Joules feels the chill, self-inflicted supply chain issues hit festive trading
We’ve become very used Joules reporting a succession of upbeat sales and profit figures so it was something of a shock when on Friday its Christmas trading update was less than rosy and included a profit warning.
The fashion lifestyle retailer seems to have been no more immune to the challenging conditions in the UK than its peers were and said its festive season sales fell.
On the upside, it said it has performed in line with its expectations in H1 and enjoyed a “a strong sales performance over the Black Friday trading period”. But overall in the seven week to January 5, retail sales from stores, concessions and online “were significantly behind expectations”. They fell 4.5% year-on-year having risen 11.7% in the 2018 festive period.
So why the difficult times at a usually-high-performing business?
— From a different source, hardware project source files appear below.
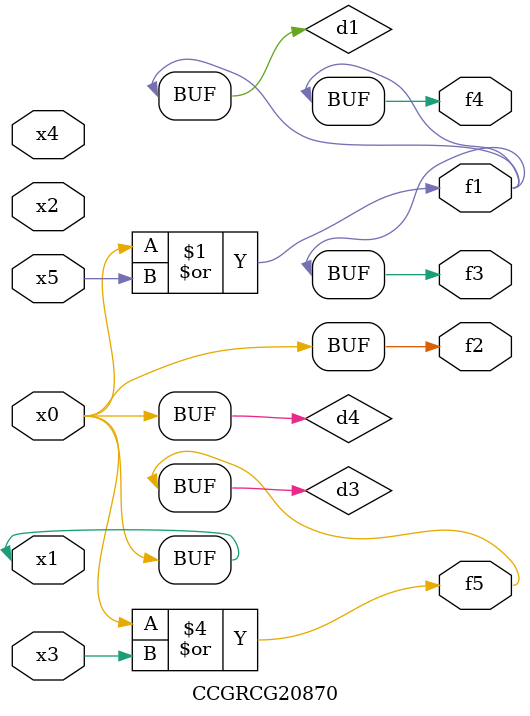
<source format=v>
module CCGRCG20870(
	input x0, x1, x2, x3, x4, x5,
	output f1, f2, f3, f4, f5
);

	wire d1, d2, d3, d4;

	or (d1, x0, x5);
	xnor (d2, x1, x4);
	or (d3, x0, x3);
	buf (d4, x0, x1);
	assign f1 = d1;
	assign f2 = d4;
	assign f3 = d1;
	assign f4 = d1;
	assign f5 = d3;
endmodule

</source>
The company said the fall was partly self-inflicted and “was a result of disappointing online sales performance due to an internally generated stock availability issue through the important end-of-season sale event, the cause of which has now been addressed”. It added that while “encouragingly, traffic to the group's website grew by 8%, conversion was significantly down due to the stock availability issue”.
That must have led to a lot of frustrated customers as the larger number of shoppers going to its webstore couldn’t buy what they wanted, which isn’t where companies want to be during the year’s busiest shopping season.
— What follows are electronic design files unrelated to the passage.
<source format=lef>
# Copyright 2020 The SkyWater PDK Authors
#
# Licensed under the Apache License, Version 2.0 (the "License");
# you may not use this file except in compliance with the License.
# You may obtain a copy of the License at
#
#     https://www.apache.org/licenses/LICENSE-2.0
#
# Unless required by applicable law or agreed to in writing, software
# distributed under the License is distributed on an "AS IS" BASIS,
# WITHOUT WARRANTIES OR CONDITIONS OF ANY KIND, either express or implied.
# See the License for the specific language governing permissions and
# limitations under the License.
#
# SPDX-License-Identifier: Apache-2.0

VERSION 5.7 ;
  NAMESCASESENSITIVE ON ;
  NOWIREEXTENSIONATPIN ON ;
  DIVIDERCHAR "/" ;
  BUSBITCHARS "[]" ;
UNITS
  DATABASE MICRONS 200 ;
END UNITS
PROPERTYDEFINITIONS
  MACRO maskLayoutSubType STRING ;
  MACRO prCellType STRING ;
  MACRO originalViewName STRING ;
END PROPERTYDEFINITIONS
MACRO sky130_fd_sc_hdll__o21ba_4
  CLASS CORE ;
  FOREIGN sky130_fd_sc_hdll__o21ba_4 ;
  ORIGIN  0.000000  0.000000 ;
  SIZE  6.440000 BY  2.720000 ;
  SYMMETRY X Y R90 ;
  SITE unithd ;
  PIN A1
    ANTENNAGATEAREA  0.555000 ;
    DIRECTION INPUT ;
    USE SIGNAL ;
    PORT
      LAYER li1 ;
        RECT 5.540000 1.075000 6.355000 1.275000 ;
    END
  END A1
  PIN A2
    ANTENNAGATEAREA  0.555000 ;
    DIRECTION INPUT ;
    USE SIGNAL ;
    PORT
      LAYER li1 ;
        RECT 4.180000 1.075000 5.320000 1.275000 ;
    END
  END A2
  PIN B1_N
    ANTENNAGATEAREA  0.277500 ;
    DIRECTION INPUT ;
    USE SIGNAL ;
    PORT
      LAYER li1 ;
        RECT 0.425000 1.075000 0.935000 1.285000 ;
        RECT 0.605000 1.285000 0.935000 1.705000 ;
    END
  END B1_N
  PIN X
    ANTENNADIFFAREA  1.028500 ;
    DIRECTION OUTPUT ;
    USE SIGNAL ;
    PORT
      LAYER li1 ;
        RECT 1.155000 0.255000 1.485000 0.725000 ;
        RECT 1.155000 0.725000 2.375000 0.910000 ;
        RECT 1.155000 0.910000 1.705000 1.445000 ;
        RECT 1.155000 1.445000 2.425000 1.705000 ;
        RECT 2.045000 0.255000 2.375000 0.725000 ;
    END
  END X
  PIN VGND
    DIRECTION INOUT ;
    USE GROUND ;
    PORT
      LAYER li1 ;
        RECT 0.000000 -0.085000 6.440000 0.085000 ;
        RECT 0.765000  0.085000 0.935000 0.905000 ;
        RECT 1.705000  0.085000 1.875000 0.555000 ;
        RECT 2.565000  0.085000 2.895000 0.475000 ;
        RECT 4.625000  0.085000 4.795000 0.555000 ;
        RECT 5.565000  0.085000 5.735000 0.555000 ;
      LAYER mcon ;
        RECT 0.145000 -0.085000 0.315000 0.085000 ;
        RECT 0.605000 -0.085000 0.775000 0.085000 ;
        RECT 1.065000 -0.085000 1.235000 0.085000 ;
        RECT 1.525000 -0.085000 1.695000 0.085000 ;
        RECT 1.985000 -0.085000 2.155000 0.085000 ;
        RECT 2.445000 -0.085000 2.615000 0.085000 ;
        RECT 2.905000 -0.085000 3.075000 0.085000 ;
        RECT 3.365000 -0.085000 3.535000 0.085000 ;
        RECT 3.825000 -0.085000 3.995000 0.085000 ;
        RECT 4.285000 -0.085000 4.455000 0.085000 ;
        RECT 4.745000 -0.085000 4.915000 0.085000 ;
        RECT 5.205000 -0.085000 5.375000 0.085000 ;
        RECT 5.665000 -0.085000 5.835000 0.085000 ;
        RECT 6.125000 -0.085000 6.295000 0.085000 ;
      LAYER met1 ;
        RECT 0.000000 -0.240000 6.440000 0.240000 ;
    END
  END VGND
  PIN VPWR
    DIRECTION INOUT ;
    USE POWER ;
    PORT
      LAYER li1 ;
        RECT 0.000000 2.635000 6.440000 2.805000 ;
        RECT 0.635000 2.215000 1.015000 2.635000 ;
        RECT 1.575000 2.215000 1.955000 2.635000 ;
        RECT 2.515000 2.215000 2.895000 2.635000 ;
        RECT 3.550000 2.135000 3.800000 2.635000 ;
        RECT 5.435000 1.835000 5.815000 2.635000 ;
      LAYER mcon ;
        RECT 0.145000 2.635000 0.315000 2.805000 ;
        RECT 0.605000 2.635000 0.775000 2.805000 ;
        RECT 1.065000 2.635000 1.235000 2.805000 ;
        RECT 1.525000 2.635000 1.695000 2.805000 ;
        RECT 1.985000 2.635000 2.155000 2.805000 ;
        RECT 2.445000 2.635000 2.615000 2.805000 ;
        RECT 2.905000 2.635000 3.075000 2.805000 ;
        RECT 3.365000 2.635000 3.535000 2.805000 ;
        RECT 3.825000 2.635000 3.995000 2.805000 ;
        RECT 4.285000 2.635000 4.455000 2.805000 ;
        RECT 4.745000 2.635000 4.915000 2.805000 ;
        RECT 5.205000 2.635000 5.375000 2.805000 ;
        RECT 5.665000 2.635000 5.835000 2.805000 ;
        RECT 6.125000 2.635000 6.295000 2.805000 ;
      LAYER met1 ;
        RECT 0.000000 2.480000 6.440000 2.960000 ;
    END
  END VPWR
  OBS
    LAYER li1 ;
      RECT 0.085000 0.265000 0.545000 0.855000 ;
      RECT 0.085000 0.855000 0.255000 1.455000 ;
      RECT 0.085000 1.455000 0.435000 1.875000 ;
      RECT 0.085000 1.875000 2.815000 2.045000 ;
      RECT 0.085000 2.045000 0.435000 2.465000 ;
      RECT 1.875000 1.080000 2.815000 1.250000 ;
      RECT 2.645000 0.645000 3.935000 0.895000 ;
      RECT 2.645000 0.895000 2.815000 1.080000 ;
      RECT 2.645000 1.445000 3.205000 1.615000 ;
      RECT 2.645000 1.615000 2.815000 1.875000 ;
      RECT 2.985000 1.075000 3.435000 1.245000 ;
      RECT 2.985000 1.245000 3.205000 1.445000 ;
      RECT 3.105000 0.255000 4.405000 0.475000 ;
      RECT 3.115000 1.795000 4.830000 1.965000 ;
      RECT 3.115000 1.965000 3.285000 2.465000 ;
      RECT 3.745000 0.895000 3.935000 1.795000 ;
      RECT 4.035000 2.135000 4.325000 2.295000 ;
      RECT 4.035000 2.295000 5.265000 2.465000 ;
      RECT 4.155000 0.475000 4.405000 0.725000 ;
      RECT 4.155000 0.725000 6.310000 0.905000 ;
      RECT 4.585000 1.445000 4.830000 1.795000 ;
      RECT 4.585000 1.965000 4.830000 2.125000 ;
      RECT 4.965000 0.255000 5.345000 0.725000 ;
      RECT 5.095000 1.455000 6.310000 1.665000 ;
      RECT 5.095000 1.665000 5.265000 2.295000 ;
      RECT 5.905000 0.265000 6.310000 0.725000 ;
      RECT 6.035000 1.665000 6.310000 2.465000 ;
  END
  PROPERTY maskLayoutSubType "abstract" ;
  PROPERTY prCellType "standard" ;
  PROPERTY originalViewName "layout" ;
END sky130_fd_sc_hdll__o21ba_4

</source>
That said, the group's other retail channels, including stores and third-party concessions, where it had good stock availability, performed “in line with expectations”.
And it seems to be working hard to make sure the issues don’t happen again. The company said that to support its further growth, it “has taken strategic decisions in relation to its supply chain operations: establishing an outsourcing partnership with a leading logistics provider to operate and enhance the group's UK logistics operation and also transitioning our US distribution centre to a new partner”.
Of course, that will add to its costs “during the transition phase” but is expected to deliver “significant cost benefits from the end of FY21 onwards”. The firm also expects second-half cost headwinds as a result of US-China tariffs, which it expects to continue into next year.
So where does that leave the profits outlook for the year to May 31? It seems that FY20’s underlying pre-tax profit “will be significantly below market expectations”.
CEO Nick Jones said the company is “disappointed with our inability to fully satisfy our customers' demand through our online channel during the important Christmas sale period. We have identified the root cause of this one-off issue and have taken steps to prevent its reoccurrence.
“Demand for the Joules brand and its unique products remains strong, with continued growth in total customer numbers and website traffic as well as robust results in our stores and partner retail channels”.
We should hear more when the firm announces its half-year results on January 21.